Searching for all occurrence of "scandal"
No. of matches: 5
  - found "scandal"
    - on page 1
    - starting at char position: 6
  - found "Scandal"
    - on page 1
    - starting at char position: 2
  - found "scandal"
    - on page 6
    - starting at char position: 13153
  - found "scandal"
    - on page 18
    - starting at char position: 38736
  - found "scandal"
    - on page 21
    - starting at char position: 46425

As with TextReplace.java, the printed details include the page and character positions of the matches.

The searching in ItalicsStyler.java is performed by italicizeAll(), which bears a close resemblance to findWords():

private static void italicizeAll(XTextDocument doc, String phrase)
{
  // get the text view cursor and linked page cursor
  XTextViewCursor tvc = Write.getViewCursor(doc);
  tvc.gotoStart(false);
  XPageCursor pageCursor = Lo.qi(XPageCursor.class, tvc);

  try {
    XSearchable xSearchable = Lo.qi(XSearchable.class, doc);
    XSearchDescriptor srchDesc =
                         xSearchable.createSearchDescriptor();

    System.out.println("Searching for all
                         occurrences of \"" + phrase + "\"");
    int phraseLen = phrase.length();
    srchDesc.setSearchString(phrase);
    Props.setProperty(srchDesc, "SearchCaseSensitive", false);

    XIndexAccess matches = xSearchable.findAll(srchDesc);
    System.out.println("No. of matches: " + matches.getCount());
    for (int i = 0; i < matches.getCount(); i++) {
      XTextRange matchTR = Lo.qi(XTextRange.class,
                                      matches.getByIndex(i));
      if (matchTR != null) {
        tvc.gotoRange(matchTR, false);
        System.out.println("  - found \"" +
                                matchTR.getString() + "\"");
        System.out.println("    - on page " +
                                        pageCursor.getPage());
        tvc.gotoStart(true);
        System.out.println("    - starting at char position: " +
                    (tvc.getString().length() - phraseLen));
        Props.setProperties(matchTR,
                   new String[] {"CharColor", "CharPosture"},
                   new Object[] { 0xFF0000,
                          com.sun.star.awt.FontSlant.ITALIC} );
      }
    }
  }
  catch(com.sun.star.uno.Exception e) {
    System.out.println(e);
  }
}  // end of italicizeAll()

After the search descriptor string has been defined, the "SearchCaseSensitive" property in SearchDescriptor is set to false:

srchDesc.setSearchString(phrase);
Props.setProperty(srchDesc, "SearchCaseSensitive", false);

This allows the search to match text contains both upper and lower case letters, such as "Scandal". Many other search variants, such as restricting the search to complete words, and the use of search similarity parameters are described in the SearchDescriptor documentation (loDoc SearchDescriptor service).

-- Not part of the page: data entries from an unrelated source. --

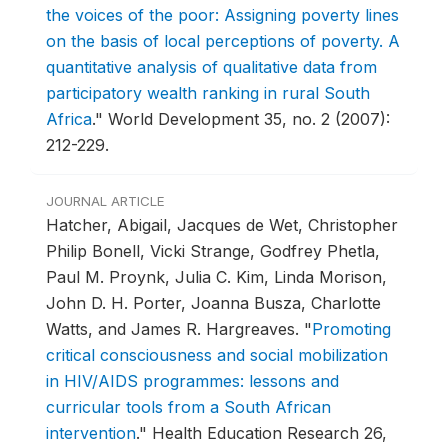
the voices of the poor: Assigning poverty lines
on the basis of local perceptions of poverty. A
quantitative analysis of qualitative data from
participatory wealth ranking in rural South
Africa
."
World Development 35, no. 2 (2007):
212-229.
JOURNAL ARTICLE
Hatcher, Abigail, Jacques de Wet, Christopher
Philip Bonell, Vicki Strange, Godfrey Phetla,
Paul M. Proynk, Julia C. Kim, Linda Morison,
John D. H. Porter, Joanna Busza, Charlotte
Watts, and James R. Hargreaves.
"
Promoting
critical consciousness and social mobilization
in HIV/AIDS programmes: lessons and
curricular tools from a South African
intervention
."
Health Education Research 26,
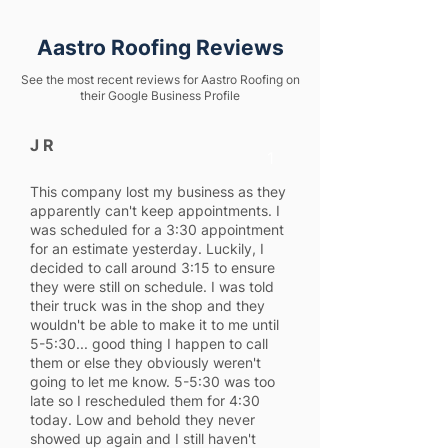
Aastro Roofing Reviews
See the most recent reviews for Aastro Roofing on
their Google Business Profile
J R
1
This company lost my business as they
apparently can't keep appointments. I
was scheduled for a 3:30 appointment
for an estimate yesterday. Luckily, I
decided to call around 3:15 to ensure
they were still on schedule. I was told
their truck was in the shop and they
wouldn't be able to make it to me until
5-5:30... good thing I happen to call
them or else they obviously weren't
going to let me know. 5-5:30 was too
late so I rescheduled them for 4:30
today. Low and behold they never
showed up again and I still haven't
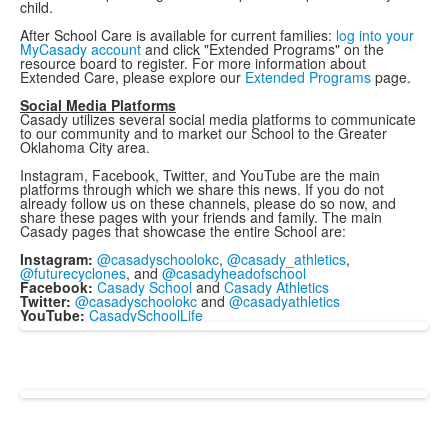
child.
After School Care is available for current families:
log into your
MyCasady account
and click "Extended Programs" on the
resource board to register. For more information about
Extended Care, please explore our
Extended Programs
page.
Social Media Platforms
Casady utilizes several social media platforms to communicate
to our community and to market our School to the Greater
Oklahoma City area.
Instagram, Facebook, Twitter, and YouTube are the main
platforms through which we share this news. If you do not
already follow us on these channels, please do so now, and
share these pages with your friends and family. The main
Casady pages that showcase the entire School are:
Instagram:
@casadyschoolokc
,
@casady_
athletics
,
@futurecyclones
, and
@casadyheadofschool
Facebook:
Casady School
and
Casady Athletics
Twitter:
@casadyschoolokc
and
@casadyathletics
YouTube:
CasadySchoolLife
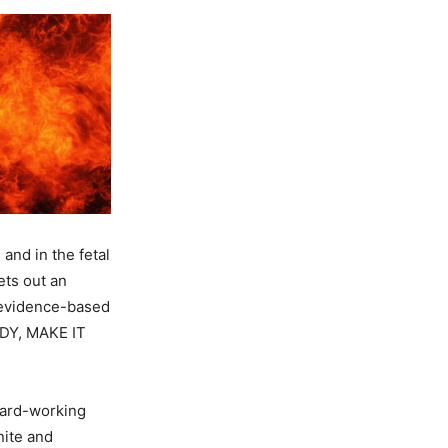
nd in the fetal
ets out an
n evidence-based
DY, MAKE IT
hard-working
nite and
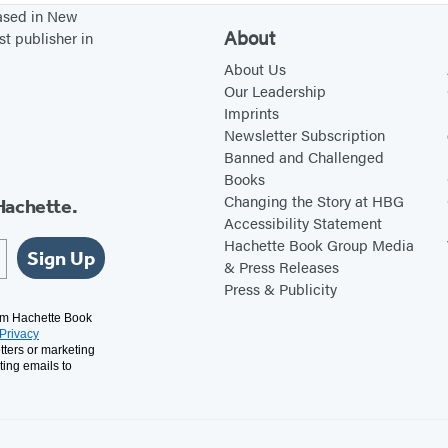
based in New
About
st publisher in
About Us
Our Leadership
Imprints
Newsletter Subscription
Banned and Challenged
Books
Changing the Story at HBG
Hachette.
Accessibility Statement
Hachette Book Group Media
Sign Up
& Press Releases
Press & Publicity
rom Hachette Book
Privacy
tters or marketing
ting emails to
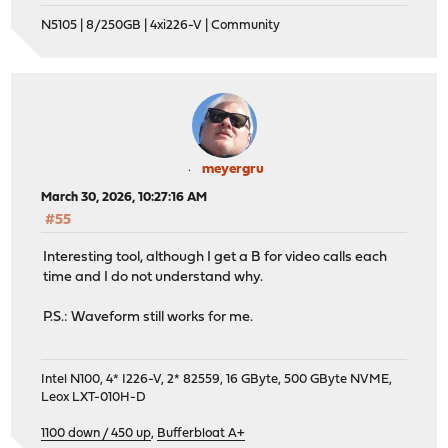
N5105 | 8/250GB | 4xi226-V | Community
meyergru
March 30, 2026, 10:27:16 AM
#55
Interesting tool, although I get a B for video calls each
time and I do not understand why.
P.S.: Waveform still works for me.
Intel N100, 4* I226-V, 2* 82559, 16 GByte, 500 GByte NVME,
Leox LXT-010H-D
1100 down / 450 up
,
Bufferbloat A+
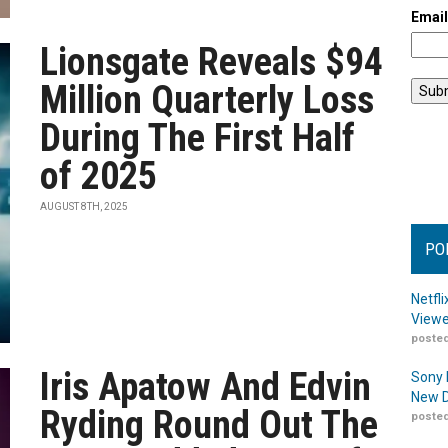
Emai
Lionsgate Reveals $94
Million Quarterly Loss
During The First Half
of 2025
AUGUST 8TH, 2025
PO
Netfl
Viewe
posted
Iris Apatow And Edvin
Sony 
New D
Ryding Round Out The
posted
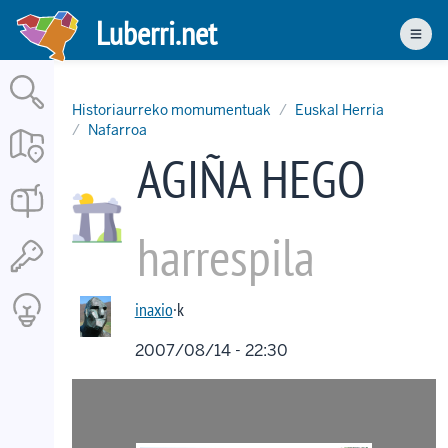
Skip
Luberri.net
to
Men
main
content
Historiaurreko momumentuak
Euskal Herria
Nafarroa
AGIÑA HEGO
harrespila
inaxio
·k
2007/08/14 - 22:30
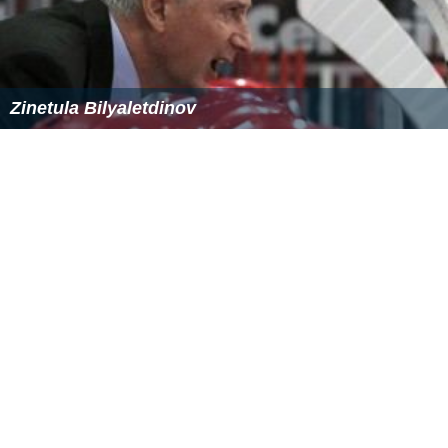
Zinetula Bilyaletdinov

XSearchable.findAll() returns an XIndexAccess collection, which is examined element-by-element inside a for-loop. The text range for each element is obtained by applying Lo.qi():

XTextRange matchTR = Lo.qiXTextRange.class, matches.getByIndex(i));

The reporting of the matching page and character position use text view and page cursors in the same way as findWords() in TextReplace.java.

XTextRange is part of the TextRange service, which inherits ParagraphProperties and CharacterProperties. These properties are changed to adjust the character color and style of the selected range:

Props.setProperties(matchTR,
      new String[] {"CharColor", "CharPosture"},
      new Object[] { 0xFF0000, com.sun.star.awt.FontSlant.ITALIC} );

This changes the "CharColor" and "CharPosture" properties to red and italic.